The comic stuff really works into all the physical stuff, too. It made me think of the time that my dad tried to teach me how to drive stick shift. Because you have these narrow windows when you’re using the clutch, and sometimes that is such a fine line. If I’ve got just a little too much angst on it or it feels slightly too old, it’s just not funny anymore. There’s a real calibration act at play that we spent a lot of time in rehearsal trying to fine tune. And the play as a whole only works if you have this driving momentum that’s going through the entire thing that just pops at the end. But meanwhile, you’ve got stops and starts. The relationship takes one step forward and eight steps backwards with each turn of the page.
The entire situation rang very true to me. When you were younger, did you have a lot of those car conversations with your parents?
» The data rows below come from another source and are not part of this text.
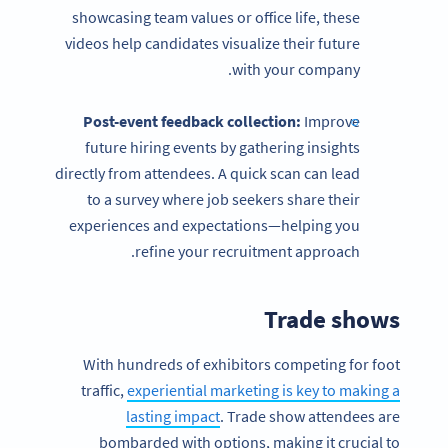
showcasing team values or office life, these
videos help candidates visualize their future
with your company.
Post-event
feedback collection:
Improve
future hiring events by gathering insights
directly from attendees. A quick scan can lead
to a survey where job seekers share their
experiences and expectations—helping you
refine your recruitment approach.
Trade shows
With hundreds of exhibitors competing for foot
traffic,
experiential marketing is key to making a
lasting impact
. Trade show attendees are
bombarded with options, making it crucial to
Yeah, absolutely. There’s a story that always comes to mind with this. There was a time in the 6th or 7th grade, it was a time when I was too old to be doing this sort of thing, but I got in the car from school, looked at my mom and said, “What would you do if I blew raspberries, if I was just spitting for the entire 13-minute car ride back?” She just kind of smirked, and then I did it. That’s where I really relate to all the jokey stuff in it, but it really covers the whole spectrum. My 18th birthday, there’s an unmarked envelope on my desk, and I open the thing up and my dad walks in and there’s like two condoms in it. At this point I’m 18, this is far too late for this to be the gesture to encourage a sex life. There’s just moments scattered throughout that always come to mind. When we were kids, my dad would be pulling out of the garage and he would say he’s about to launch the torpedoes and it was just him clicking this button that would make an LED display come up. I think about that all the time as the 10-year-old Denny.
You’re from Pasadena; is there any temptation to go back and pursue a career in L.A. now that you’re out of school?
Stay in Chicago is sort of the goal. I wasn’t too much in or around the film scene—I’ve got an uncle who is a photographer, has worked on movies and stuff, but I really fell in love with theater. And Chicago has really been the place. I love it here, and I spent some time in New York earlier this year, looking for the pull, that thing that would make me stay out there, but it just didn’t really happen. I love it here, the theater scene and the city itself. I hope to be here as long as I can.